[Data block — start]

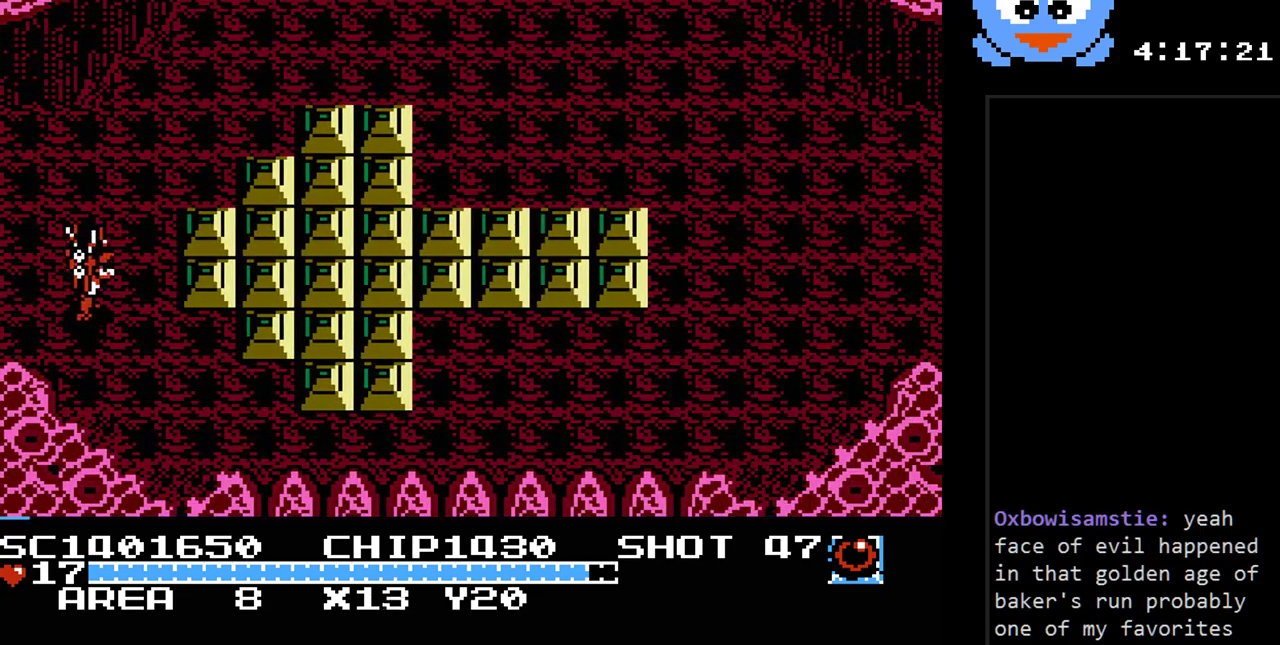
{"buttons": ["DPAD_UP", "DPAD_RIGHT"], "events": []}
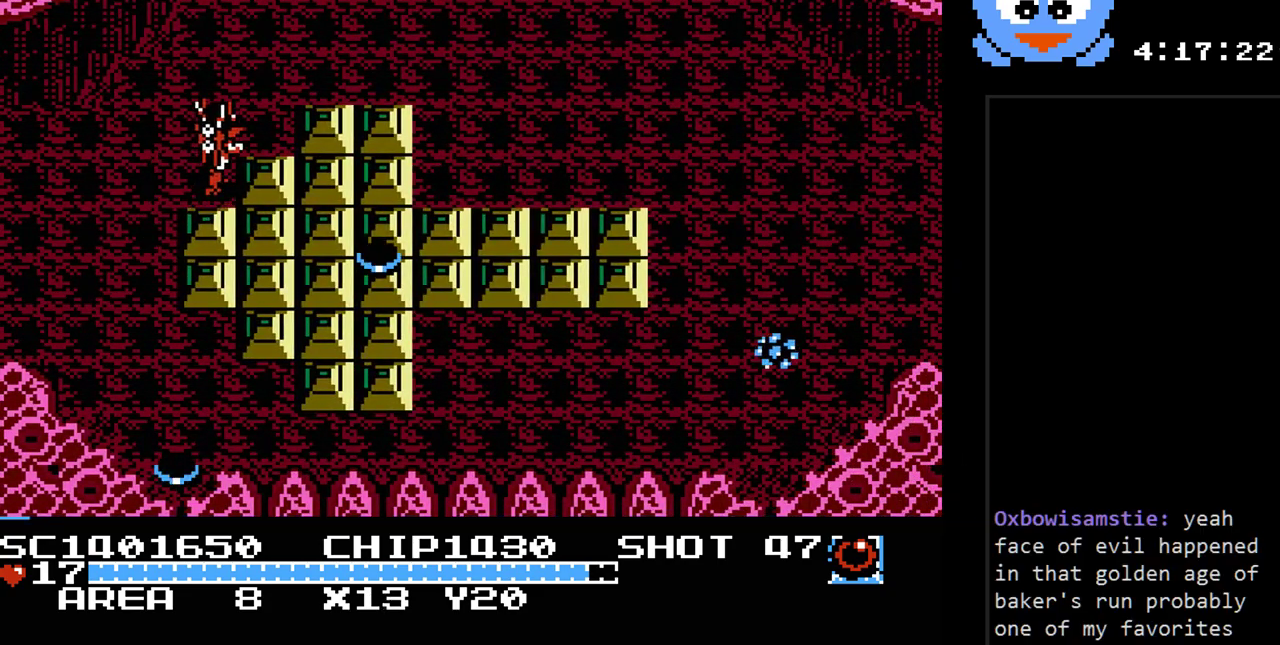
{"buttons": ["DPAD_RIGHT"], "events": [[250, "DPAD_RIGHT", "up"], [383, "DPAD_RIGHT", "down"], [483, "DPAD_UP", "up"]]}
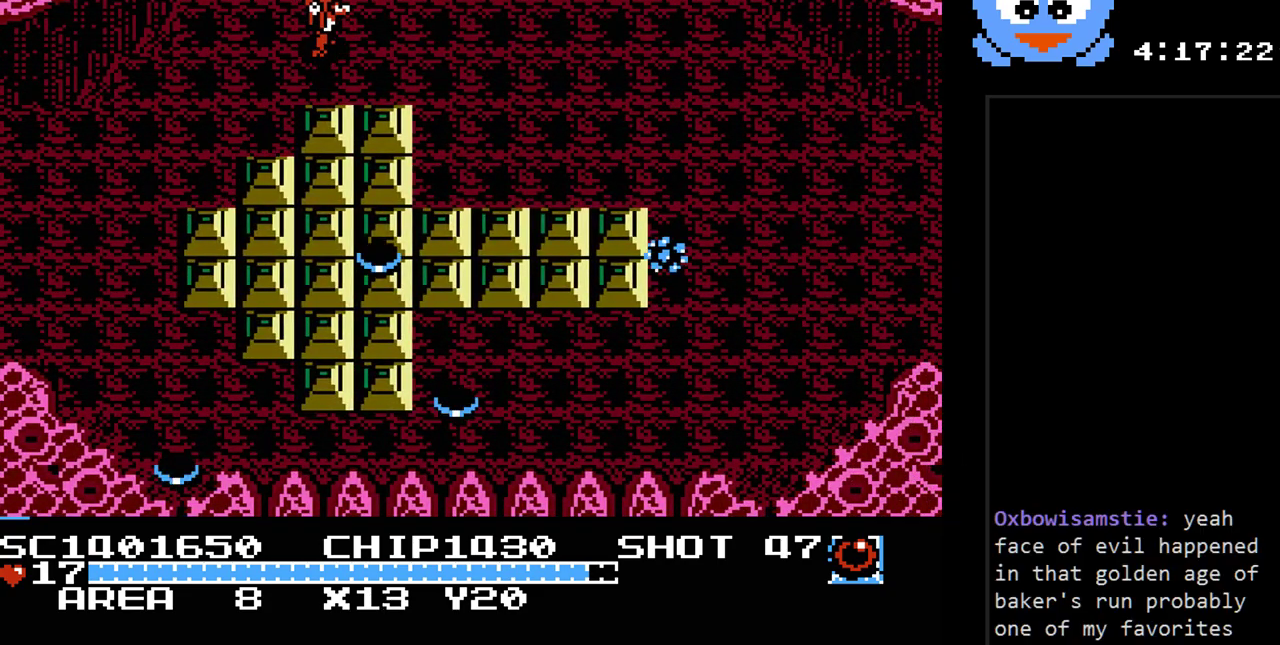
{"buttons": ["DPAD_UP"], "events": [[333, "DPAD_UP", "down"], [400, "DPAD_RIGHT", "up"]]}
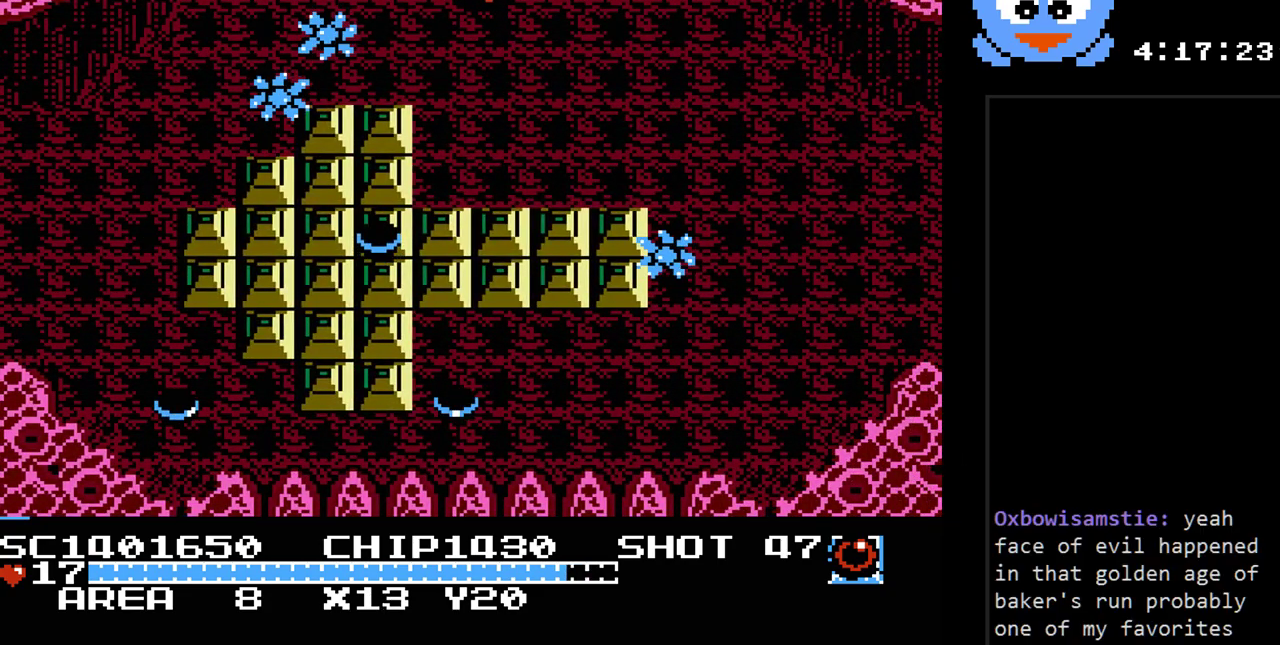
{"buttons": [], "events": [[250, "DPAD_UP", "up"]]}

[Data block — finish]

**What you will do:** Check every line above for the string "down", and copy the ones that have it.

**Result of this task:**
{"buttons": ["DPAD_RIGHT"], "events": [[250, "DPAD_RIGHT", "up"], [383, "DPAD_RIGHT", "down"], [483, "DPAD_UP", "up"]]}
{"buttons": ["DPAD_UP"], "events": [[333, "DPAD_UP", "down"], [400, "DPAD_RIGHT", "up"]]}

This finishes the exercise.